Чехов не был противником современного репертуара. Его не удовлетворяло качество пьес, с которыми ему приходилось знакомиться. Его требовательность особенно обострилась после того, как постановку «Фрола Севостьянова» Ю. Родина и П. Зайцева постигла неудача, хотя Михаил Александрович горячо и искренне старался выручить эту слабую пьесу.
«... Часто пресса упрекала меня, — писал он Луначарскому, — в моих тенденциях “отрыва от действительности”. Если я действительность, строгую закономерную действительность стараюсь пронизать ей же свойственной романтикой, горячими чувствами, пламенными порывами жизни, то этим я не только не отрываюсь от нее сам, но и привлекаю, призываю многих и многих к живой действительности.»

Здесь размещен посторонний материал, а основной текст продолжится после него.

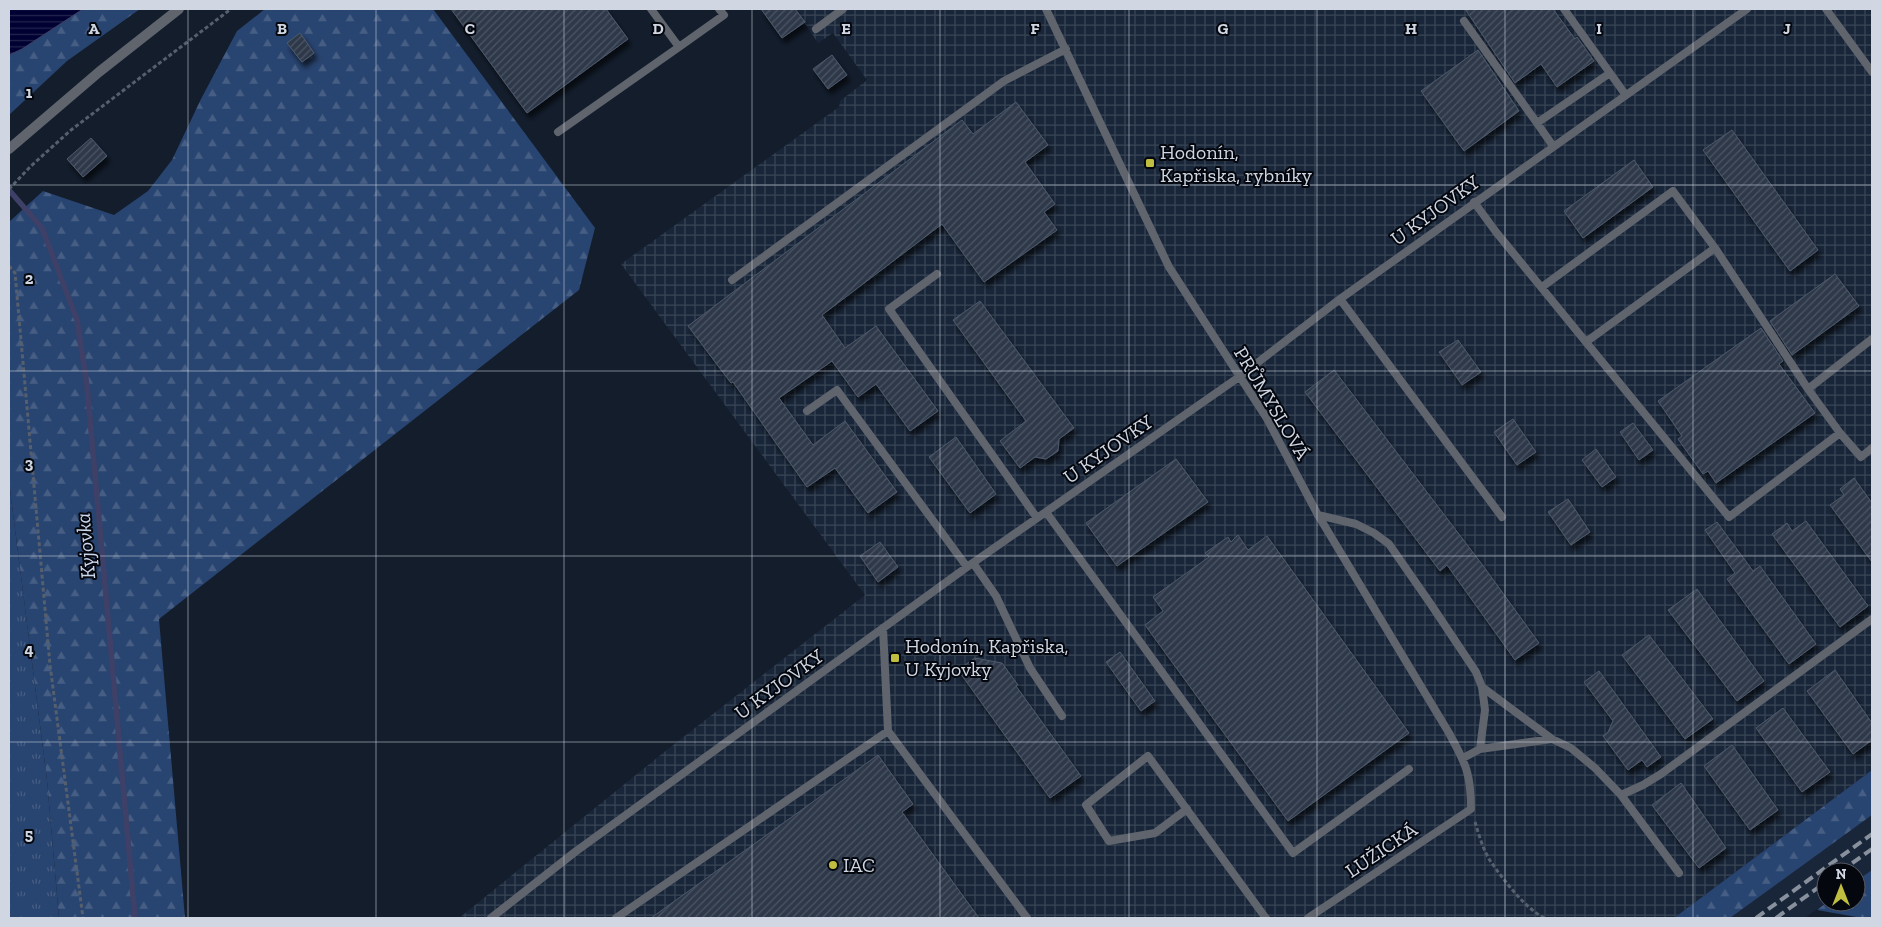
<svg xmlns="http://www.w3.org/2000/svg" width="1881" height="927" font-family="'Zilla Slab',serif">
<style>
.built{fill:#192639}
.industrial{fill:url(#industrial-grid)}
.grass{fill:url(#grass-tufts)}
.forest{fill:url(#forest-firs)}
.water{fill:url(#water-rules);stroke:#3e4067}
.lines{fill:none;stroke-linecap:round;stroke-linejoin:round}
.stream{stroke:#3e4067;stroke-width:5.5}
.building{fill:url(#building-hatch);stroke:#4e5a6c;filter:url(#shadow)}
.path{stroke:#565f6d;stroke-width:3;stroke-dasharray:4 2.5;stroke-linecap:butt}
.service{stroke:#5f646d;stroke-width:8}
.tertiary{stroke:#5f646d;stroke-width:10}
.rail{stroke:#87909c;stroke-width:4;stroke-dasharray:10 5;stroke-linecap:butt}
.grid{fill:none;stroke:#d0d7e2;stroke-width:1;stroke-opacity:0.55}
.poi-dot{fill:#c0be41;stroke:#04070e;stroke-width:2}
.labels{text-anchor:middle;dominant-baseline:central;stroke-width:4;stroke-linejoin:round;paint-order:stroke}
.poi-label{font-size:20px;fill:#d0d7e2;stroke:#04070e;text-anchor:start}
.street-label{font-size:20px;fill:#d0d7e2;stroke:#04070e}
.water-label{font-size:21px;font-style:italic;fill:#cad7ec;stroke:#04070e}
.grid-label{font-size:16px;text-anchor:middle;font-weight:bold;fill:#d0d7e2;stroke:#04070e;stroke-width:4;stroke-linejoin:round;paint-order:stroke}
</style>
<defs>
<pattern id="industrial-grid" width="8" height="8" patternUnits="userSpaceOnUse" patternTransform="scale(1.25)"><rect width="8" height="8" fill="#192639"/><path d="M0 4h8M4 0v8" fill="none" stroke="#394555"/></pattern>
<pattern id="grass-tufts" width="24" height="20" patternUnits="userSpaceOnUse" patternTransform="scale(1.25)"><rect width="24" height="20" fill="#284470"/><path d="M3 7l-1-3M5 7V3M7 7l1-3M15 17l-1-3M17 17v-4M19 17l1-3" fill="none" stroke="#465e84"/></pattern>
<pattern id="forest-firs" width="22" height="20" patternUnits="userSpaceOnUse" patternTransform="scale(1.25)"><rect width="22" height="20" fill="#284470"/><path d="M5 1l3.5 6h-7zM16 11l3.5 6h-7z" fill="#465e84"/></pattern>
<pattern id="water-rules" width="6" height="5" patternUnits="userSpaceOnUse" patternTransform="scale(1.25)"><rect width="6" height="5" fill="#000032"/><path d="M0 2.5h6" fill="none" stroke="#24244f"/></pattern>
<pattern id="building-hatch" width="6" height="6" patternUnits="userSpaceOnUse" patternTransform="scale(1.25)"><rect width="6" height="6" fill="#2e394a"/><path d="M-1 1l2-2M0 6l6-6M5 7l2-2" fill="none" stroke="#4b5564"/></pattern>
<filter id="shadow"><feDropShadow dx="3" dy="5.5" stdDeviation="2.5" flood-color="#0009"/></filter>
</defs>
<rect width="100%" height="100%" fill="#131d2c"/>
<path class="built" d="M1872,815V870L1856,881V872H1826V902H1827L1805,918H1730Z"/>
<path class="industrial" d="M795,9H1872V770L1674,918H459L663,753L865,595L621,264L839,107L840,101L867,80L833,33L818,43Z"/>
<path class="grass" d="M9,482L47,780L59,918H9Z"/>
<path class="forest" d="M83,9H140L67,61L9,115V55L22,49Z
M265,9H433L595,228L579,290L159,619L185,918H59L47,780L9,482V222L43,191L114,215L148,191L172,160L201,99L237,31Z
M1872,770V815L1730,918H1674Z
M1872,870V918H1862L1817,910L1827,902H1856V881Z"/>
<path class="water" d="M9,9H83L22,49L9,55Z"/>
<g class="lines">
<path class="stream" d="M9,190L42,228L77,320L87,386L135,918"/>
</g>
<path class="building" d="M451,9H606L628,39L527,113Z
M761,9H795L805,22L782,38Z
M1465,9H1553L1575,39L1577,37L1594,61L1557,87L1541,64L1515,83Z
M300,33L314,53L302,62L287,43Z
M1478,50L1519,111L1464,151L1421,91Z
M832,55L847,75L828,89L813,69Z
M1016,102L1048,145L1025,162L1055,204L1044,212L1057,230L984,282L942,224L822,315L845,348L876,326L938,411L910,431L876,384L858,397L832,361L779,398L813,445L845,421L897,492L868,513L835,468L807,487L733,382L731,383L688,326L962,120L973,134Z
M1732,130L1818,250L1790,271L1703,150Z
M91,138L107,156L83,177L67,159Z
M1634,160L1653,187L1583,238L1564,211Z
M1835,274L1859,306L1792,355L1770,321Z
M980,301L1074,428L1059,439L1058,451L1046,459L1035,457L1020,468L1000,441L1026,421L953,320Z
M1761,328L1783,361L1779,364L1815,413L1716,483L1708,471L1703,474L1678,439L1682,436L1658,401Z
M1458,340L1481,372L1462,385L1439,352Z
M1334,370L1484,567L1539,643L1515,660L1447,565L1440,571L1305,392Z
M1513,419L1536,452L1517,465L1494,432Z
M1633,423L1653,450L1639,460L1620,432Z
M956,437L996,494L970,513L929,457Z
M1596,449L1616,477L1602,487L1582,460Z
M1176,459L1208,502L1117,566L1086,523Z
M1854,478L1872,503V562L1830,505L1844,495L1840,489Z
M1568,499L1590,532L1571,545L1548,512Z
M1806,521L1868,606L1840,627L1772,534L1787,523L1792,531Z
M1717,522L1753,571L1760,566L1816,644L1789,664L1727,579L1735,573L1705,530Z
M1238,535L1248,550L1267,536L1409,733L1288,821L1145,625L1163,611L1153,597L1209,557L1205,553L1228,537L1231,542Z
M880,542L898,567L878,582L860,556Z
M1697,589L1764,681L1737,701L1668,610Z
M1649,635L1713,719L1685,739L1622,655Z
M1120,652L1155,701L1141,711L1106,662Z
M975,658L1002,663L1018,685L1016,686L1081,776L1050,798L958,670Z
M1835,670L1872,723V740L1853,754L1807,691Z
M1599,671L1661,757L1647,767L1642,760L1628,770L1603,736L1608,732L1613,721L1584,682Z
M1783,708L1830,772L1802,792L1756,728Z
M1732,745L1778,810L1750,830L1704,766Z
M878,755L913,804L902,812L979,918H651Z
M1681,783L1726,848L1699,868L1652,805Z"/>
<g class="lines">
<path class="path" d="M9,189L31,166L71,130L231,9
M9,266L15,273L50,665L83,918
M1475,822C1479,835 1483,850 1491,862C1503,879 1526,910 1545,918"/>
<path class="service" d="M1046,9L1169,267L1266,417L1318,515L1449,733C1466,764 1471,774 1471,809L1308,918
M1826,9L1872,72
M1464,21L1537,123L1610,73L1564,9
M816,29L843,9
M679,47L724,15L719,9
M1610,73L1625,94
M1537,123L1553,146
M558,132L679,47L651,9
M1474,202L1496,232L1729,517L1840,433L1808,389L1715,248
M937,274L889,309L1037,518
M732,280L1004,81L1066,49
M1542,287L1673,191L1715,248L1586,342
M1340,299L1502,517
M1808,389L1872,339
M807,411L837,390L967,567
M1840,433L1861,457L1872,448
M1046,512L1293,853L1409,769
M1318,515L1356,524L1374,533L1389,544L1430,603L1476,672L1482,687L1485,710L1480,749
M973,563L996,596L1030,668L1062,716
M883,628L888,731L1027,918
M1482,687L1552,739L1571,748L1595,768L1621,795L1679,873
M1463,758L1480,749L1552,739
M1621,795L1643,785L1661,774L1872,619
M1187,809L1155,833L1109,841L1086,805L1148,756L1265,917L1266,918
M491,918L575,852L967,567L1239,377L1340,299L1747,9
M616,918L888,731"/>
<path class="tertiary" d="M9,149L99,72L179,9"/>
<path class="rail" d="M1840,872L1872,849
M1756,918L1872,834
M1776,918L1826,882"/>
</g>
<path class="grid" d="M188,9V918M376,9V918M564,9V918M752,9V918M940,9V918M1129,9V918M1317,9V918M1505,9V918M1693,9V918M9,185H1872M9,371H1872M9,556H1872M9,742H1872"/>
<g class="poi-dot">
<rect x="1145" y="158" width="10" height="10" rx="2.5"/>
<rect x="890" y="653" width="10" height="10" rx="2.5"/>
<circle cx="833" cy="865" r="5"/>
</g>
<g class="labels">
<g class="poi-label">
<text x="1160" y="152">Hodonín,<tspan x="1160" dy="23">Kapřiska, rybníky</tspan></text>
<text x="905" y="646">Hodonín, Kapřiska,<tspan x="905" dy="23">U Kyjovky</tspan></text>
<text x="843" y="865">IAC</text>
</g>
<g class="street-label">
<text transform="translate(1435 210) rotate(-36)">U KYJOVKY</text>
<text transform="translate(1272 403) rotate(59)">PRŮMYSLOVÁ</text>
<text transform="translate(1108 449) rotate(-35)">U KYJOVKY</text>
<text transform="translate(779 684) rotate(-36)">U KYJOVKY</text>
<text transform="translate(1381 850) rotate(-34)">LUŽICKÁ</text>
</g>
<g class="water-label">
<text transform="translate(85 546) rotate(-95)">Kyjovka</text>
</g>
</g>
<g class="grid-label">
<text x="94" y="34">A</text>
<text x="282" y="34">B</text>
<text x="470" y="34">C</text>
<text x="658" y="34">D</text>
<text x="846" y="34">E</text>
<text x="1035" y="34">F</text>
<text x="1223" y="34">G</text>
<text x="1411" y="34">H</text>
<text x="1599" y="34">I</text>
<text x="1787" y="34">J</text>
<text x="29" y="98">1</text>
<text x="29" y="284">2</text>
<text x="29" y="469">3</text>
<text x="29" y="655">4</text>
<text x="29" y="840">5</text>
</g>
<rect width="1881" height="927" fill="none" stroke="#d0d7e2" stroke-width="20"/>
<g transform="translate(1841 887)"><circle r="24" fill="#04070e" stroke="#565a63"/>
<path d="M0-4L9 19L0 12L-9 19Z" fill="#c0be41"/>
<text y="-8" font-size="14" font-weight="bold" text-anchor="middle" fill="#d0d7e2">N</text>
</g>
</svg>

В этом же письме у Чехова вырвалось признание: «Я не найду в себе больше сил работать бесплодно в театре и быть вдобавок на подозрении, как человек, всеми правдами и неправдами проводящий на сцену “мистику”. Я художник — это мое общественное лицо. Мои художественные замыслы известны. Как личность — я имею любовь к религиозным вопросам. Но это дело мое личное. В смысле “мистических настроений”, идущих от меня со сцены (как утверждают газетные критики), я должен сказать, что моя забота о том, чтобы не быть назойливо “мистичным”, — больше и умнее, чем забота газетных критиков. Но если в моем творчестве есть краски, которые не нравятся многим около театра стоящим людям, то тут я ничего поделать не могу. Из песни слова не выкинешь. Я не проповедник метерлинковской или андреевской мистики, но как художник я никогда не откажусь от того, что если на сцене является “дух отца Гамлета”, то его надо сделать, чтобы было впечатление “духа”, а не переодетого актера. Это не “мистика”, а художественный вкус».
Заканчивая длинное письмо «о самом дорогом, волнительном и близком», Чехов пишет, что ответ Анатолия Васильевича решит его судьбу.
Такая постановка вопроса в письме из-за рубежа неверна с многих точек зрения. Могло создаться впечатление, что Чехов ставит какие-то условия, предъявляет требования, хотя письмо написано скромно и в самом уважительном тоне.
Видимо, были веские причины, почему вопрос Чехова в тот период не был решен положительно. Но разве могло это быть поводом для невозвращения на родину?
В театральных кругах в те дни было известно только о сложном внутреннем кризисе художника, о чем свидетельствует его письмо труппе МХАТ 2-го, написанное в тот же период:
«. Оставаться в театре в качестве актера, просто играющего ряд ролей, — для меня невозможно, потому что я уже изжил стадию увлечения отдельными ролями. Меня может увлекать и побуждать к творчеству только идея нового театра в целом, идея нового театрального искусства».
Отход от ролей, охлаждение к актерской работе — это уже трагично для такого артиста, как Чехов. Но почему не искать путей к обновлению сценического искусства с прежними товарищами по театру?